Israeli military officer

Ephraim "Effi" Defrin is an Israel Defense Forces officer and the current IDF spokesperson since 27 March 2025, having succeeded Daniel Hagari. His previous position was head of the Tevel Division. He has also served as deputy commander of Ga'ash Formation and commander of 27th Brigade.

== Early life and education ==
Ephraim Defrin was born in Giv'at Olga. His father Baruch immigrated from Romania, and his mother Aliza from Morocco. In his youth, he attended a vocational school.

==Career==
Upon enlistment, he joined the 7th Armored Brigade, completing combat and tank commanders’ training. He then completed an officer's course and served as a tank platoon commander. In 1997, he became a company commander in the 75th Battalion, 7th Brigade.

In the 2006 Lebanon War, he commanded the 9th Battalion of the 401st Brigade during the Battle of Wadi Saluki, where he was severely wounded. After several weeks of recovery, he returned to command his battalion.

Later, he commanded the 532nd Battalion in the 460th Brigade and served as operations officer (G3) of the 162nd Division. After completing the Brigade Commanders Course, he was appointed commander of the 27th Brigade. Upon the brigade's dissolution, in 2014 he was appointed deputy commander of Ga'ash Formation, serving until 2015. On 12 September 2016 he was appointed as IDF attaché to India.

Defrin was promoted to brigadier general and became head of the Foreign Relations Division within the Planning Directorate, continuing after it was restructured under the Strategy and Third Circle Directorate as the Tevel Division.

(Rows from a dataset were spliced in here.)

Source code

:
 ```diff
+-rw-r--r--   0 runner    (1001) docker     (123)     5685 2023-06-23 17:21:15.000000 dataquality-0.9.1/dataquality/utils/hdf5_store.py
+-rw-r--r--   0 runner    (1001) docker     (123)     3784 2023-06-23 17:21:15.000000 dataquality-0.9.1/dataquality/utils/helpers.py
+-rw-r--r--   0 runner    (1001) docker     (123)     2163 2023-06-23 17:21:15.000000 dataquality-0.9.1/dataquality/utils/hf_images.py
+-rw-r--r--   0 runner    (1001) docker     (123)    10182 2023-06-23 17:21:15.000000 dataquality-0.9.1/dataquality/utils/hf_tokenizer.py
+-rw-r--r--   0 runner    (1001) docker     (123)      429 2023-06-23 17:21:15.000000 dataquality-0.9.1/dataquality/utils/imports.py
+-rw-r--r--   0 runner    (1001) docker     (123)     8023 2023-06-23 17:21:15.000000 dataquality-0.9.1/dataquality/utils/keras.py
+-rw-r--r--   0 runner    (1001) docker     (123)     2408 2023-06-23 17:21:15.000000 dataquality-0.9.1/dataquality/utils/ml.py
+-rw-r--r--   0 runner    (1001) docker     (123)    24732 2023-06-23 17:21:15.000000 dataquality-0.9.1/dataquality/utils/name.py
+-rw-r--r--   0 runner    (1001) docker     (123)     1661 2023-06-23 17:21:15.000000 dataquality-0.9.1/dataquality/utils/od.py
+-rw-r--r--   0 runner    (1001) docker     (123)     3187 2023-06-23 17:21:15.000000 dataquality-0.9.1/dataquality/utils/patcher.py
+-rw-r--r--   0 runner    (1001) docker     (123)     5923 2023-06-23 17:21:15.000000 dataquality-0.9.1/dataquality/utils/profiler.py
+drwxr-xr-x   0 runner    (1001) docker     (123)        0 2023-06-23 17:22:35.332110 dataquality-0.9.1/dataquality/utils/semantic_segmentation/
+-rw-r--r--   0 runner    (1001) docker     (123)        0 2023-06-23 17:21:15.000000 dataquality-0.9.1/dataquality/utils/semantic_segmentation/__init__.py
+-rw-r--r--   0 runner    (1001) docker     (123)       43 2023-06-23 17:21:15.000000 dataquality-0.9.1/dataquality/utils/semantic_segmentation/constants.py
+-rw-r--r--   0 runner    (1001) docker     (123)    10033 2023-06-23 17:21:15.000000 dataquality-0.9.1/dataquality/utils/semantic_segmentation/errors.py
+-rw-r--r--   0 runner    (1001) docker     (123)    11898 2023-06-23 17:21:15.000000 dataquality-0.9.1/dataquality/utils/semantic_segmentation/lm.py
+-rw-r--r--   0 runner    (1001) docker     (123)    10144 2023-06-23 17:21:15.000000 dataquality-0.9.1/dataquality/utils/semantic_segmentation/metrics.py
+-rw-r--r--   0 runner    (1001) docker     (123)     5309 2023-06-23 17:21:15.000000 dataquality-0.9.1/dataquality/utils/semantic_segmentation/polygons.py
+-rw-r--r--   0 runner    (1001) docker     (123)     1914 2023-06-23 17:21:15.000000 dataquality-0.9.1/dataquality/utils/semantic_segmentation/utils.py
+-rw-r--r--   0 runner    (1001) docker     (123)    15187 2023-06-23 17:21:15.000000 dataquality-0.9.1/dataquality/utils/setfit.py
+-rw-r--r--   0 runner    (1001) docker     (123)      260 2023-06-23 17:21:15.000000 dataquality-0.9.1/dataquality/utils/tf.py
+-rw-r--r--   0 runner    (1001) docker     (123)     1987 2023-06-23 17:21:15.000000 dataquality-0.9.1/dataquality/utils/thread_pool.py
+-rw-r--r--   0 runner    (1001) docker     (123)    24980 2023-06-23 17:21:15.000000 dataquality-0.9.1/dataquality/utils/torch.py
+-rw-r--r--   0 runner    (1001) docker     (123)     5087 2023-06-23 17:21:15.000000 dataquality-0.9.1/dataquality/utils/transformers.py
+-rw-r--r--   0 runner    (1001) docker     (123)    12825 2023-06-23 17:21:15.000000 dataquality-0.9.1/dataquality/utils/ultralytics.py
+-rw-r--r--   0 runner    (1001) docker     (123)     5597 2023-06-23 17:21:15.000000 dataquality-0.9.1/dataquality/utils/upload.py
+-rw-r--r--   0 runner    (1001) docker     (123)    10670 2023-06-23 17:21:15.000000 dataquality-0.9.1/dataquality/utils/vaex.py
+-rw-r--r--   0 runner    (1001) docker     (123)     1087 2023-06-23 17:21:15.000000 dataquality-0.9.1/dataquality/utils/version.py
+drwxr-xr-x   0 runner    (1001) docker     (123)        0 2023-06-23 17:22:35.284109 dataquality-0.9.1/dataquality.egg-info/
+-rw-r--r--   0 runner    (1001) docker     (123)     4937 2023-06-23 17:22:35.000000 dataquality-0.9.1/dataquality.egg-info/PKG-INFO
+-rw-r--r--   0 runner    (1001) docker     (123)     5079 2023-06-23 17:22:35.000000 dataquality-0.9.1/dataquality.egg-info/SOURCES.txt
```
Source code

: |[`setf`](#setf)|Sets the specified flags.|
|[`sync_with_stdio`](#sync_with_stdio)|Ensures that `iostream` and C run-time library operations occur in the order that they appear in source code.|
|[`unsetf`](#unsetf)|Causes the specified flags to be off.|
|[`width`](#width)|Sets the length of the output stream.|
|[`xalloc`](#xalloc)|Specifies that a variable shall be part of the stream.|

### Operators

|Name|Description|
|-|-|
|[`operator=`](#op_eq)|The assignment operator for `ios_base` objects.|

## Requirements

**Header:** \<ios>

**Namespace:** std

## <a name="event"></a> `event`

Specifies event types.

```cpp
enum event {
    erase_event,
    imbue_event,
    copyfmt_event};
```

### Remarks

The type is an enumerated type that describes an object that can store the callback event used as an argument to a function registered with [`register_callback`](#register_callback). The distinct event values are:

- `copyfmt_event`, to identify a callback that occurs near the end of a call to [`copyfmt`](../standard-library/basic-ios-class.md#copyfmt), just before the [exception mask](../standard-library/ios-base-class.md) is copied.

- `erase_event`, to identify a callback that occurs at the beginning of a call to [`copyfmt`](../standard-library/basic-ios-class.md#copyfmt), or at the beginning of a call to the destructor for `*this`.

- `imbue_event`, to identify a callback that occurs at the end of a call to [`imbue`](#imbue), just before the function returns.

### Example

He retired from the IDF in August 2024 after 33 years of service.

He served as VP Marketing at Rafael Advanced Defense Systems.

On 9 March 2025, IDF Chief of Staff Eyal Zamir appointed him as the IDF Spokesperson. On 27 March 2025 he entered office officially. During the June 2025 Israeli strikes against Iran, at Defrin's request, Hagari returned as acting director of the Spokesperson's Unit to lead internal operations, while Defrin remained as the public face of the unit. Hagari was expected to remain in the position until the conflict had ended.